Первый пациент пришёл через час – буровик с нарывом на руке. Я вскрыл, промыл, наложил повязку. Тамара стояла у двери и смотрела. Ни слова. Ни подсказки. Просто наблюдала – как мои пальцы держат скальпель, как двигаются, с каким нажимом. Когда буровик ушёл, она налила мне чай. Без сахара, крепкий, в стакане с подстаканником.
– У вас руки хирурга, а не фельдшера, – сказала она. Не спрашивая – констатируя.
Я промолчал. Отпил чай. Он был горьким и обжигающим, и почему-то именно от этого чая мне стало спокойнее, чем за все два года.
В тот же вечер Лиза нарисовала свой первый рисунок в новом доме. Я дал ей цветные карандаши, которые купил ещё в прошлом городе, и оборотную сторону рецептурного бланка. Она рисовала сосредоточенно, высунув кончик языка. Домик с трубой и двумя окнами. Зелёная трава – хотя за окном лежал снег. Круглое жёлтое солнце. И подпись – печатными буквами, криво, старательно: «Папе от Лизы С.»
Я хотел забрать. Но она уже побежала в медпункт и повесила рисунок на стену – кнопкой, рядом с графиком дежурств. Тамара Ивановна улыбнулась. Я – нет.

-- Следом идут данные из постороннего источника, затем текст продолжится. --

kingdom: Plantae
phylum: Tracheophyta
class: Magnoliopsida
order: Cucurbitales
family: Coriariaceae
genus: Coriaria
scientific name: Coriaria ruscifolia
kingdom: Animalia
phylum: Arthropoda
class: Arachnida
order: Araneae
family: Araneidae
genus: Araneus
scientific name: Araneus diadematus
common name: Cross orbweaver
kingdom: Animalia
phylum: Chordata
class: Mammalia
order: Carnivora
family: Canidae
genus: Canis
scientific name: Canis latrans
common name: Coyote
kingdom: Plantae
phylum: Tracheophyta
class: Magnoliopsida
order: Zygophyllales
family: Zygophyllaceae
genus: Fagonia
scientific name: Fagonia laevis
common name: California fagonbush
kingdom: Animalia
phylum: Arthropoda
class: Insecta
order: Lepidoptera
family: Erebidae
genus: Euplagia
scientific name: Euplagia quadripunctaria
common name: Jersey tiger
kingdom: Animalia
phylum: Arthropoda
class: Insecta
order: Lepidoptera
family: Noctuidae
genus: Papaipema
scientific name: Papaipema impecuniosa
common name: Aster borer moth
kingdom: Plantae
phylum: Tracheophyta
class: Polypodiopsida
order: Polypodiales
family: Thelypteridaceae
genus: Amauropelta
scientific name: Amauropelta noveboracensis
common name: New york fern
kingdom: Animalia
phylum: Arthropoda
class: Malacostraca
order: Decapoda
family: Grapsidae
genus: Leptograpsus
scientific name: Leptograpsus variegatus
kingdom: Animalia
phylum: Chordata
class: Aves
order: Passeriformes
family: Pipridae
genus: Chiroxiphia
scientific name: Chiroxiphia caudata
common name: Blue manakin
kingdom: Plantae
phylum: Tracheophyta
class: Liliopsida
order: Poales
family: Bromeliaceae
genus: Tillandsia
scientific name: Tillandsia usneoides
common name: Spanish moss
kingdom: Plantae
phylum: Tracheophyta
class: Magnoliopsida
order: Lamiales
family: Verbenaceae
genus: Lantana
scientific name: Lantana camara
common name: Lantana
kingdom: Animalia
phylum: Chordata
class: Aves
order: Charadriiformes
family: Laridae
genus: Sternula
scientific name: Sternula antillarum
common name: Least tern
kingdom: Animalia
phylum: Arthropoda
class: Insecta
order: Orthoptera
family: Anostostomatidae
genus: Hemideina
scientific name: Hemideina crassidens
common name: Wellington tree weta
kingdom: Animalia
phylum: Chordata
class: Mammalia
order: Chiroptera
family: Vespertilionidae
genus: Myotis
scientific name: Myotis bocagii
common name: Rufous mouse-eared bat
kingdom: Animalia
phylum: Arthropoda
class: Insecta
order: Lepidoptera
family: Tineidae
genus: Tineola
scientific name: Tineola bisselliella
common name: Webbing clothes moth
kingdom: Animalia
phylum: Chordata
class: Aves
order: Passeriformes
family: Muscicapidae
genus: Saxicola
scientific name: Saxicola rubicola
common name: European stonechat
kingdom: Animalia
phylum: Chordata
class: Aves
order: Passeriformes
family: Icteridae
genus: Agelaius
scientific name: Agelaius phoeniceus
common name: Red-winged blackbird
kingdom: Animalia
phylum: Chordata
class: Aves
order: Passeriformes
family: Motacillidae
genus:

В паспорте я – Семёнов. А Лиза – Султанова. Она написала «С.» – свою настоящую букву, как её учила Нина, когда ещё была жива.
***
Апрель принёс первое тепло. Снег осел, потемнел, стал пористым и рыхлым. Между бараками проступила чёрная земля, по ней протоптались тропинки – от жилья к столовой, от столовой к конторе, от конторы к буровой. И по тем же тропинкам к медпункту потянулись люди.
Зубная боль. Простуды, которые тянулись с зимы. Вывихи. Порезы. Ожоги от сварки. Мозоли, воспалившиеся до гноя. Каждый день – по пять, по семь человек. Иногда больше. Я не успевал обедать, ел на ходу – кусок хлеба, кружка чая.
Тамара работала рядом. Молча, точно, без лишних движений. Мы притёрлись друг к другу за две недели – она подавала инструменты до того, как я просил, а я научился читать по её лицу, когда она считала, что я делаю правильно, а когда – нет. Правильно было чаще.
Лиза днём оставалась при медпункте. Тамара выделила ей угол – маленький стол у окна, стопку бумаги, карандаши. Лиза рисовала часами. Домики. Деревья. Людей с руками-палочками. Иногда поднимала голову и смотрела, как я бинтую кому-нибудь палец, – с интересом, без страха. Она росла среди запаха йода и звука рвущегося пластыря, как другие дети растут среди игрушек.
Дроздов приходил каждую пятницу. Давление. Он ничего не объяснял – садился, закатывал рукав, ждал.
Однажды, забирая таблетки, он задержался у двери.
– Жена велела проверяться, – сказал он. – Три года как нет её. Рак. А я всё хожу. Привычка.
Три года. Как и у меня – три года без Нины. Я промолчал. Протянул упаковку. Он сунул её в карман, но не ушёл. Остановился у стены, где висел рисунок Лизы.
– Лиза С., – прочитал он вслух. – А ты – Семёнов.
Кровь бросилась в виски. Я заставил себя не отвести взгляд.
– Это от фамилии матери. Мы с ней не расписывались.
Он кивнул. Медленно. И ушёл.
Радио за стеной в тот вечер играло громче обычного.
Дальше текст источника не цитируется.